No Holds Barred?

The 60th anniversary of the US nuclear attack on the Japanese cities of Hiroshima and Nagasaki is upon us. Virtually the final horrible act of a horrible war. Was World War 2 a no holds barred conflict? Not quite. During WW2, both the Allies and the Euro Axis Powers possessed sufficient chemical weaponry to annihilate most of the major urban centres. Millions of casualties were possible. The Allies maintained vast stocks of “conventional” weapons, while the Germans built up stocks of the newer nerve agents.

Mindful of the effects of mass chemical attacks during WW1, both sides chose not to use such weapons on each other. It was their version of MAD. It was sufficient to deter even the Nazis.

As the war turned against Nazi Germany and Allied bombers pounded German cities to rubble, the incentive to use CW increased. By 1944, the Nazis had enough tabun to kill everyone in London, as well as large stockpiles of more traditional chemical agents. They did not use them, not even at Normandy, where the Allied invasion forces were almost completely defenseless against gas attack.

3 Responses

  1. Mike Rogers says:

    The penny ante efforts of small-scale cultists are not really applicable.WW1 used simple chemical weapons – the effectiveness of industrial-scale nerve agents has never been fully tested in combat.

    http://www.vectorsite.net/twgas1.html#m1
    The Germans conducted the first chlorine gas attack on 22 April 1915, against French and Algerian troops facing them at Ypres in Belgium. The Germans set up 5,730 cylinders of chlorine gas and opened their valves. 180 tonnes (200 tons) of gas were released, forming a dense green cloud that smelled of bleach and rolled into Allied lines. The results of the gas attack were devastating. The French and Algerian soldiers choked, their lungs burning, and slowly died. The gas cloud tinted everything a sickly green. Those who could escape the cloud fled in panic. Before dawn on 24 April, the Germans poured gas into Canadian lines, with similar results.

    Allied casualties in the two days of gas attacks were estimated at 5,000 dead, with 10,000 more disabled, half of them permanently.

    Gas was estimated to have killed about 100,000 men and injured a million.

  2. Anonymous says:

    Correct. I beleive chemical weapons are largely ineffective. I was never concerned about them. The possibility that they had a nuclear program was my major concern. Iran obviously does and europe has wasted two years in pointless negotiations, when it’s obvious that iran wants weapons and not nuclear energy — 1) they’re siting on one of the largest oil reseves in the world 2) they haven’t built reactors and 3) are enrinching uranium.

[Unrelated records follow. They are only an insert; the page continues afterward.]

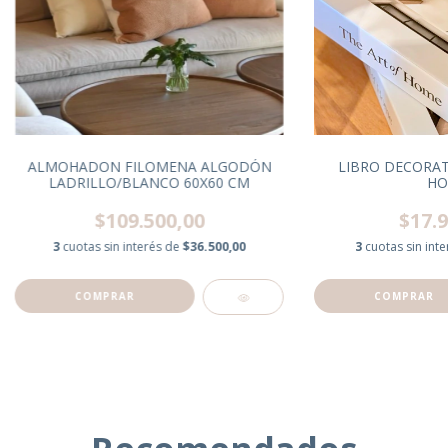
ALMOHADON FILOMENA ALGODÓN
LIBRO DECORAT
LADRILLO/BLANCO 60X60 CM
HO
$109.500,00
$17.9
3
cuotas sin interés de
$36.500,00
3
cuotas sin int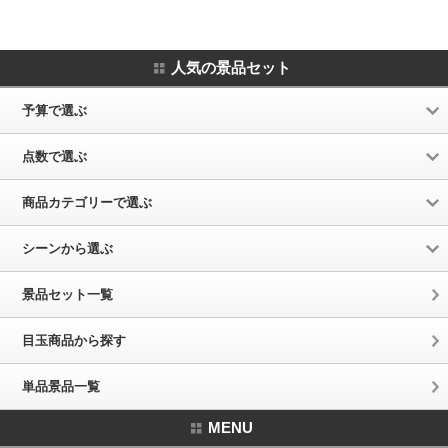
人気の景品セット
予算で選ぶ
点数で選ぶ
商品カテゴリーで選ぶ
シーンから選ぶ
景品セット一覧
目玉商品から探す
単品景品一覧
MENU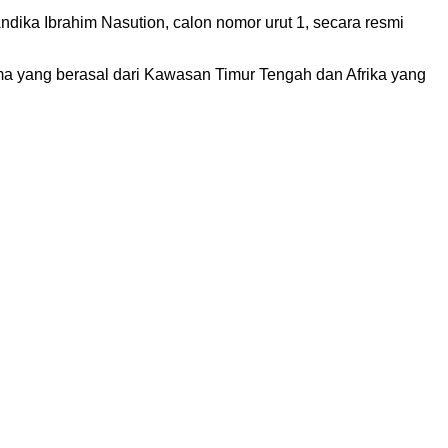
Andika Ibrahim Nasution, calon nomor urut 1, secara resmi
ma yang berasal dari Kawasan Timur Tengah dan Afrika yang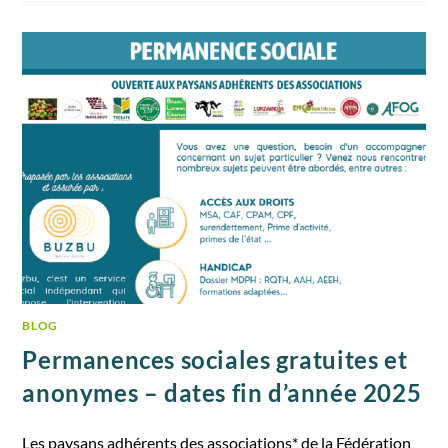
BLOG
Permanences sociales gratuites et
anonymes – dates fin d’année 2025
Les paysans adhérents des associations* de la Fédération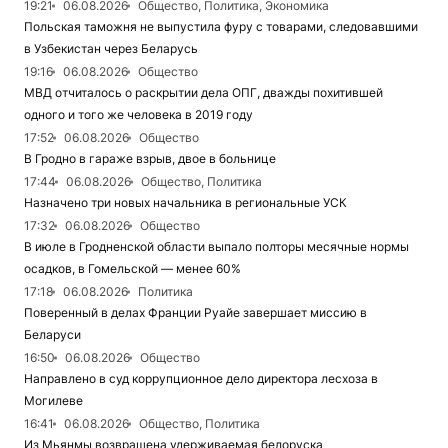
19:21
06.08.2026
Общество, Политика, Экономика
Польская таможня не выпустила фуру с товарами, следовавшими
в Узбекистан через Беларусь
19:16
06.08.2026
Общество
МВД отчиталось о раскрытии дела ОПГ, дважды похитившей
одного и того же человека в 2019 году
17:52
06.08.2026
Общество
В Гродно в гараже взрыв, двое в больнице
17:44
06.08.2026
Общество, Политика
Назначено три новых начальника в региональные УСК
17:32
06.08.2026
Общество
В июле в Гродненской области выпало полторы месячные нормы
осадков, в Гомельской — менее 60%
17:18
06.08.2026
Политика
Поверенный в делах Франции Руайе завершает миссию в
Беларуси
16:50
06.08.2026
Общество
Направлено в суд коррупционное дело директора лесхоза в
Могилеве
16:41
06.08.2026
Общество, Политика
Из Мьянмы возвращена удерживаемая белоруска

    Iraq probably had more to do with giving an F*ck You to OBL. He wants us out of Saudi Arabia and he’s our enemy, so let’s double our presence in that area.

  3. Mike Rogers says:

    “ineffective”

    http://www.chem.ox.ac.uk/mom/vx/VX.htm

    In the liquid form of VX, it is absorbed through the eyes or the skin of the victim. It takes an hour or two to take effect and its effects result in death. The gaseous form is more deadly than the liquid form and acts almost immediately on the victim. The effects are worst when it is inhaled and death is an end to the suffering.

    The LD50 can be as little as 10mg for humans.